- _WHAT YOU NEED TO DO_:
Rewrite the records from the beginning through the line containing "372 131 5 4 - 1.8", changing "theta" to "angle" and leaving everything else unchanged.

- _Data extracted from a collection_:
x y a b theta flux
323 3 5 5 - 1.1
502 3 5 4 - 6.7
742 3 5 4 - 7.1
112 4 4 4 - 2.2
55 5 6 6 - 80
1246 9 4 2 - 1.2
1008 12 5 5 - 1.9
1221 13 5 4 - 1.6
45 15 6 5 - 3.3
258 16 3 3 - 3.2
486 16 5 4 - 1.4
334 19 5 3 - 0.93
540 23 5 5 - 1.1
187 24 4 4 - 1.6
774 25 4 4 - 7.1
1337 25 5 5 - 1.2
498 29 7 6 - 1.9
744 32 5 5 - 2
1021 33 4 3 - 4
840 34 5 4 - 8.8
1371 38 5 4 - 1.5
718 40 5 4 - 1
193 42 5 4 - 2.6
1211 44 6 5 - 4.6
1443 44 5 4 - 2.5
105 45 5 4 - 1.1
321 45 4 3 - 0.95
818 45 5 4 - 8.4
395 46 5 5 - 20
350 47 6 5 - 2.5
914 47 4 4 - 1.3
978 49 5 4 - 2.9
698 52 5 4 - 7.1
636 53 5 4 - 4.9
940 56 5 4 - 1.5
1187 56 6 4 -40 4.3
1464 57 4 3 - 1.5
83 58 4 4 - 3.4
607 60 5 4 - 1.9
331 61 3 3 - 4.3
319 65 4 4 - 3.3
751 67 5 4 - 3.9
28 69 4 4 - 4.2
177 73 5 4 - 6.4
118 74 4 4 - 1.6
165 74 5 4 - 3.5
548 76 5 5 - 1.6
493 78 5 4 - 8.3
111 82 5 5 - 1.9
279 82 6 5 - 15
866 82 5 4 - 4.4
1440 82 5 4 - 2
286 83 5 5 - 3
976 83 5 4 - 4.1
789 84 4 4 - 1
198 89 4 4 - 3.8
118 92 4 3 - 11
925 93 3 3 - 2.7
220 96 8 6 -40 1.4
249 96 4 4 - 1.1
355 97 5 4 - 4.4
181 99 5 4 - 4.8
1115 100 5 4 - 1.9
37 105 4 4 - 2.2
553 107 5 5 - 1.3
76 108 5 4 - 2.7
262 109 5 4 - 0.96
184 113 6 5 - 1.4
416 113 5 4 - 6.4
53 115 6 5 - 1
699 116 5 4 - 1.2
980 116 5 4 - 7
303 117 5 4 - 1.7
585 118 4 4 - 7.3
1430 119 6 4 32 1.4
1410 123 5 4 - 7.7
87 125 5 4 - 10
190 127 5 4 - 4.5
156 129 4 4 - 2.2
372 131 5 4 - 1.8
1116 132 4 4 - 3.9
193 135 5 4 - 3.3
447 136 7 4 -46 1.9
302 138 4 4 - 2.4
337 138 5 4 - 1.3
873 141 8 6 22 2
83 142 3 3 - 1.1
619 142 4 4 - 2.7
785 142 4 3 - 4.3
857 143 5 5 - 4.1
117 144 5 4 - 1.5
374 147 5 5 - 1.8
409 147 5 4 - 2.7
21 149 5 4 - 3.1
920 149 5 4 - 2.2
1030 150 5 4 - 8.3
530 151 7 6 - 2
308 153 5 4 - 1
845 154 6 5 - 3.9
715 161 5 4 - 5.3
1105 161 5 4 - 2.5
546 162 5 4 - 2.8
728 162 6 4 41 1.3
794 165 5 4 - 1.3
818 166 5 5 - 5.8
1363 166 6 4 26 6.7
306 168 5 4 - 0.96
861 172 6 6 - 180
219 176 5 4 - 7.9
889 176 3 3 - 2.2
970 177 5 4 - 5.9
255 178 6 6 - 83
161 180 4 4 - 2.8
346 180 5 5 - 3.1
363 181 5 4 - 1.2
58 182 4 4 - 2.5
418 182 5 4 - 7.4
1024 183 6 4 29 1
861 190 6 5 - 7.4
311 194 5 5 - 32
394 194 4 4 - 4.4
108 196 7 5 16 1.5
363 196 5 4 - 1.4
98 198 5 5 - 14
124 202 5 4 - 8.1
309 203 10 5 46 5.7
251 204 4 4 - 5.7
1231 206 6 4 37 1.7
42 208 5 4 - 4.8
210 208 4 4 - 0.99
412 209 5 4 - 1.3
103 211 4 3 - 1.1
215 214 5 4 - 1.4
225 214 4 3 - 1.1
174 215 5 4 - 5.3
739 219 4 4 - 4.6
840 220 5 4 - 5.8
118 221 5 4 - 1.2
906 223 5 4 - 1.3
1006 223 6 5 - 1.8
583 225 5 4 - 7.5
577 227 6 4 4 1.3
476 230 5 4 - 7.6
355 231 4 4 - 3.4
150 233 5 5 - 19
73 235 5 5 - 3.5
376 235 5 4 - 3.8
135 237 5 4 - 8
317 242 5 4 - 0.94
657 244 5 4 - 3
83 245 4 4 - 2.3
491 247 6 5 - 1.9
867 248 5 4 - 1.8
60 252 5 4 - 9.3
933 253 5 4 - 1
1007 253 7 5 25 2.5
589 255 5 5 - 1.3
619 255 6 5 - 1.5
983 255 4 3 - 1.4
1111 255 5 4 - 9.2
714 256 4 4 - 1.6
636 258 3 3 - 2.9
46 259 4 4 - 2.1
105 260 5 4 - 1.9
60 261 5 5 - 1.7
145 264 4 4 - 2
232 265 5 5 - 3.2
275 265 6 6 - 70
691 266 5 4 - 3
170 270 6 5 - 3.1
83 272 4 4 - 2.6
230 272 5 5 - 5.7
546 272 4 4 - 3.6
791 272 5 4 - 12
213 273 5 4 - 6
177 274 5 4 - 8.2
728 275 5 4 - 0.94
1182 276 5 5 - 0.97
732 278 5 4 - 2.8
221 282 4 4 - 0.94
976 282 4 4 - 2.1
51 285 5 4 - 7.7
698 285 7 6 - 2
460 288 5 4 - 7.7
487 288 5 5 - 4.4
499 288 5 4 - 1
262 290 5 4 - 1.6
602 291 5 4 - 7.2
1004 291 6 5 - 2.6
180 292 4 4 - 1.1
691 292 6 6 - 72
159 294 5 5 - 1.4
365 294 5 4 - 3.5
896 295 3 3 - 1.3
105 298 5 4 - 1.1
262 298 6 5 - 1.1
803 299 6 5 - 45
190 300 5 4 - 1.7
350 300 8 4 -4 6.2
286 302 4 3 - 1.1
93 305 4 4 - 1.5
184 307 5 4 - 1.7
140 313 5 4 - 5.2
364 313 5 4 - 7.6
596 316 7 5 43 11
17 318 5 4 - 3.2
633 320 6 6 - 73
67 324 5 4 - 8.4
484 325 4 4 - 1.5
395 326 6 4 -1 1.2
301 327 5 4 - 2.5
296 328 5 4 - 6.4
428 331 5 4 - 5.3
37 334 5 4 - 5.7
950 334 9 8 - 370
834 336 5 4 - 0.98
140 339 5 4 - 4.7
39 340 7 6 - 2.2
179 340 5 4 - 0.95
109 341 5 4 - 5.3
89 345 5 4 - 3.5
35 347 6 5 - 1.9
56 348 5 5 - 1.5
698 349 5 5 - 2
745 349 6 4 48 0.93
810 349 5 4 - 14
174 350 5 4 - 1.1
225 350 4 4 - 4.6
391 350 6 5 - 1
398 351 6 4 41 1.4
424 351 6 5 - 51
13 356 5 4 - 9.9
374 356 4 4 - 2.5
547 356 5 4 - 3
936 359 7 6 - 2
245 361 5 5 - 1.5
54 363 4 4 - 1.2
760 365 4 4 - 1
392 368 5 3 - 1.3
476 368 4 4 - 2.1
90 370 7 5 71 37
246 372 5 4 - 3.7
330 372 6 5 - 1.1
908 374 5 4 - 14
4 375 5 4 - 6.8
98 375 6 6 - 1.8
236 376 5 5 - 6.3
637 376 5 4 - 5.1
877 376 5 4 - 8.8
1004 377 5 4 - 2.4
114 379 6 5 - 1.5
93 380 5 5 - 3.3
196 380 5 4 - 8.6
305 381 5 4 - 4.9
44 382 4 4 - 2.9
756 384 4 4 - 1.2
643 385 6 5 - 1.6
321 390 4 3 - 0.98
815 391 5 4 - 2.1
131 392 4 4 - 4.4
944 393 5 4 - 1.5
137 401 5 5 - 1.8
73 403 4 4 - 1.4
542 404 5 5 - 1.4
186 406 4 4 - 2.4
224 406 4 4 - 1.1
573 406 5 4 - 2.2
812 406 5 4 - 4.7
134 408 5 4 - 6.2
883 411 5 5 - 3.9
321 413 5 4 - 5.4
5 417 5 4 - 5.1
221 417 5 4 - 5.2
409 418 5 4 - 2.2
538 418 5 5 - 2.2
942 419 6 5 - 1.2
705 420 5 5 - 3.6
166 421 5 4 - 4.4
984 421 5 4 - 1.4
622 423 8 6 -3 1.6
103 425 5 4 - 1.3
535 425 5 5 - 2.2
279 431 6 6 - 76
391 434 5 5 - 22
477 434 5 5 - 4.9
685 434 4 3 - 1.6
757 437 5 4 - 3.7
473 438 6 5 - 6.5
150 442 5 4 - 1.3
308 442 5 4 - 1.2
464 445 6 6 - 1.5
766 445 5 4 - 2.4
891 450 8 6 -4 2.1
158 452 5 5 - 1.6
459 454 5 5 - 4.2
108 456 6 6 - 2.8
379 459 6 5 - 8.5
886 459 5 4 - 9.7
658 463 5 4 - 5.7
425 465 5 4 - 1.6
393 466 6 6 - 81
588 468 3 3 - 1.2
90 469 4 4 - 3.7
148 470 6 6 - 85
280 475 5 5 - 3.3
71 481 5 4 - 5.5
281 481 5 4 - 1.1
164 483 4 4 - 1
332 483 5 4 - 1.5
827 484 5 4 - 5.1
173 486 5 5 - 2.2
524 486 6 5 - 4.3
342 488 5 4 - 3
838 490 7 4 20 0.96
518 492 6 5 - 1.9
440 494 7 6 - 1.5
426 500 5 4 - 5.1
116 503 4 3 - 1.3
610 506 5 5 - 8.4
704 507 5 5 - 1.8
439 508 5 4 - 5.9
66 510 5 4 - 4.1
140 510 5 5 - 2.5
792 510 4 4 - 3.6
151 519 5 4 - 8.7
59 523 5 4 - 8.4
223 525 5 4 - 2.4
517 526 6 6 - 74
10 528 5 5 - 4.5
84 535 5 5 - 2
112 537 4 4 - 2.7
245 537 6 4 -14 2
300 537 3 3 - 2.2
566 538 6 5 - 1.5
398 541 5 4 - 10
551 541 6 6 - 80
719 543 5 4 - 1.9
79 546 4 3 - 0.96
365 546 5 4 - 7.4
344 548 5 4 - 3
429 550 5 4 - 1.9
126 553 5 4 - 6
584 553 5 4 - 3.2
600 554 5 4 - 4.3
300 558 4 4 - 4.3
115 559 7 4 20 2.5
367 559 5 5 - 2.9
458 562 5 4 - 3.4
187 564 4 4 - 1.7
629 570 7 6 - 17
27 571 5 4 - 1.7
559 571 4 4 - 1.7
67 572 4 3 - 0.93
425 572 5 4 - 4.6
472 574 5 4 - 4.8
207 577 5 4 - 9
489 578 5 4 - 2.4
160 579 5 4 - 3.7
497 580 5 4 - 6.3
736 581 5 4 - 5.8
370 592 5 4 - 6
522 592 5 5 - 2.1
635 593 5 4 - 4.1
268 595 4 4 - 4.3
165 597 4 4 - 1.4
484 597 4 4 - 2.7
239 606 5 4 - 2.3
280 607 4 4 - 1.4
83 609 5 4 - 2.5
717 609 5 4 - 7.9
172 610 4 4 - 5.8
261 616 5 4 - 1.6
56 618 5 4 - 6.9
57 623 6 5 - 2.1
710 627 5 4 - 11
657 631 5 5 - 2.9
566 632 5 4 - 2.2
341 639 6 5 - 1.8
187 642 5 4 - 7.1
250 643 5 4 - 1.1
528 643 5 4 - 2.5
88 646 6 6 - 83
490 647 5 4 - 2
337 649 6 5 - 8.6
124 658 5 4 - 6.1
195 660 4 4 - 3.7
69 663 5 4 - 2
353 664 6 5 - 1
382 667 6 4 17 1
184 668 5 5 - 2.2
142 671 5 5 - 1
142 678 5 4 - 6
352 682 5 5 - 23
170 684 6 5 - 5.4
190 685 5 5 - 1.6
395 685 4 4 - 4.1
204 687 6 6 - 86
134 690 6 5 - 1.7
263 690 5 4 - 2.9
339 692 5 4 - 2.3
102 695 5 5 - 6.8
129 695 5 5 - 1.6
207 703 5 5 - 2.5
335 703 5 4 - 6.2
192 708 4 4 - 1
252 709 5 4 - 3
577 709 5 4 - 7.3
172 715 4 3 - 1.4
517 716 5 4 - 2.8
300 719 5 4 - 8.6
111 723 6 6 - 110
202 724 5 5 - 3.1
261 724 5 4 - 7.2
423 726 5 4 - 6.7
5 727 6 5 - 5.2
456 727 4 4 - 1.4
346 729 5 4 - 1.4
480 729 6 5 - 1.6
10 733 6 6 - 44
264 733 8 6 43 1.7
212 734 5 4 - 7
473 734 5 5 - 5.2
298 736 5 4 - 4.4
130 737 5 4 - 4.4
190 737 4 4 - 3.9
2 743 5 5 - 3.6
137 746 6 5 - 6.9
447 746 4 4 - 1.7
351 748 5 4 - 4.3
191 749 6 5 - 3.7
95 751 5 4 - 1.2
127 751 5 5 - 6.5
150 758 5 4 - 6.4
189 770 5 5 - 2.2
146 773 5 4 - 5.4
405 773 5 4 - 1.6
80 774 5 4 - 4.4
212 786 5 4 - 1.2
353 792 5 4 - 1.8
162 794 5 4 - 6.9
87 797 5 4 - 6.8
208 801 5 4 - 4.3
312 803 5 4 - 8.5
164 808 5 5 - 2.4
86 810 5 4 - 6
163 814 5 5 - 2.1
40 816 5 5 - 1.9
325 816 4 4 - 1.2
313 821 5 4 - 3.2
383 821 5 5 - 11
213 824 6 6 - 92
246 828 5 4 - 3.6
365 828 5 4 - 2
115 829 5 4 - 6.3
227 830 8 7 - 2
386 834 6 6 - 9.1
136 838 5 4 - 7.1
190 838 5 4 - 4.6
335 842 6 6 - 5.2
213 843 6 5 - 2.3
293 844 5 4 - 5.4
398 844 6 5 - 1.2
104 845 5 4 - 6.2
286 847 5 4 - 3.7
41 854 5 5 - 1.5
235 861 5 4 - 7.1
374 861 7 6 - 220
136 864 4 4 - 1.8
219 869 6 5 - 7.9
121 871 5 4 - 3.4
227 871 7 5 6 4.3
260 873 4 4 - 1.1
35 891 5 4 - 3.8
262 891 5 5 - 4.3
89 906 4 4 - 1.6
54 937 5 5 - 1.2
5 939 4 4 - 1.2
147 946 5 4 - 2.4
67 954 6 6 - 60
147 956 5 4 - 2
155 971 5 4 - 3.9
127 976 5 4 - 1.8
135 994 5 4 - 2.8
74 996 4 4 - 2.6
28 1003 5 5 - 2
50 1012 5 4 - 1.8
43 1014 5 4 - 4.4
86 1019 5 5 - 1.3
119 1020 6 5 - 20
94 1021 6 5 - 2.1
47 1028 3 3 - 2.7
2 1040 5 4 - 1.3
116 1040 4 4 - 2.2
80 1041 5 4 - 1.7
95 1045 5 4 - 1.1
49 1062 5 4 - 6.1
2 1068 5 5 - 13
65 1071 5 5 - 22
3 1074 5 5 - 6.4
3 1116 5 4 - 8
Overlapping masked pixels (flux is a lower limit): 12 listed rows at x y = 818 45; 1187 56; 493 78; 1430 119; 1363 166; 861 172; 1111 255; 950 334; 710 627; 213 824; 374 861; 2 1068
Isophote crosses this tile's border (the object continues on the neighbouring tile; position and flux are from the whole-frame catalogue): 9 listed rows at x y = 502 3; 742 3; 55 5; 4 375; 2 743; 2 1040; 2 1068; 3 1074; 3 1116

- _WRITTEN SOLUTION_:
x y a b angle flux
323 3 5 5 - 1.1
502 3 5 4 - 6.7
742 3 5 4 - 7.1
112 4 4 4 - 2.2
55 5 6 6 - 80
1246 9 4 2 - 1.2
1008 12 5 5 - 1.9
1221 13 5 4 - 1.6
45 15 6 5 - 3.3
258 16 3 3 - 3.2
486 16 5 4 - 1.4
334 19 5 3 - 0.93
540 23 5 5 - 1.1
187 24 4 4 - 1.6
774 25 4 4 - 7.1
1337 25 5 5 - 1.2
498 29 7 6 - 1.9
744 32 5 5 - 2
1021 33 4 3 - 4
840 34 5 4 - 8.8
1371 38 5 4 - 1.5
718 40 5 4 - 1
193 42 5 4 - 2.6
1211 44 6 5 - 4.6
1443 44 5 4 - 2.5
105 45 5 4 - 1.1
321 45 4 3 - 0.95
818 45 5 4 - 8.4
395 46 5 5 - 20
350 47 6 5 - 2.5
914 47 4 4 - 1.3
978 49 5 4 - 2.9
698 52 5 4 - 7.1
636 53 5 4 - 4.9
940 56 5 4 - 1.5
1187 56 6 4 -40 4.3
1464 57 4 3 - 1.5
83 58 4 4 - 3.4
607 60 5 4 - 1.9
331 61 3 3 - 4.3
319 65 4 4 - 3.3
751 67 5 4 - 3.9
28 69 4 4 - 4.2
177 73 5 4 - 6.4
118 74 4 4 - 1.6
165 74 5 4 - 3.5
548 76 5 5 - 1.6
493 78 5 4 - 8.3
111 82 5 5 - 1.9
279 82 6 5 - 15
866 82 5 4 - 4.4
1440 82 5 4 - 2
286 83 5 5 - 3
976 83 5 4 - 4.1
789 84 4 4 - 1
198 89 4 4 - 3.8
118 92 4 3 - 11
925 93 3 3 - 2.7
220 96 8 6 -40 1.4
249 96 4 4 - 1.1
355 97 5 4 - 4.4
181 99 5 4 - 4.8
1115 100 5 4 - 1.9
37 105 4 4 - 2.2
553 107 5 5 - 1.3
76 108 5 4 - 2.7
262 109 5 4 - 0.96
184 113 6 5 - 1.4
416 113 5 4 - 6.4
53 115 6 5 - 1
699 116 5 4 - 1.2
980 116 5 4 - 7
303 117 5 4 - 1.7
585 118 4 4 - 7.3
1430 119 6 4 32 1.4
1410 123 5 4 - 7.7
87 125 5 4 - 10
190 127 5 4 - 4.5
156 129 4 4 - 2.2
372 131 5 4 - 1.8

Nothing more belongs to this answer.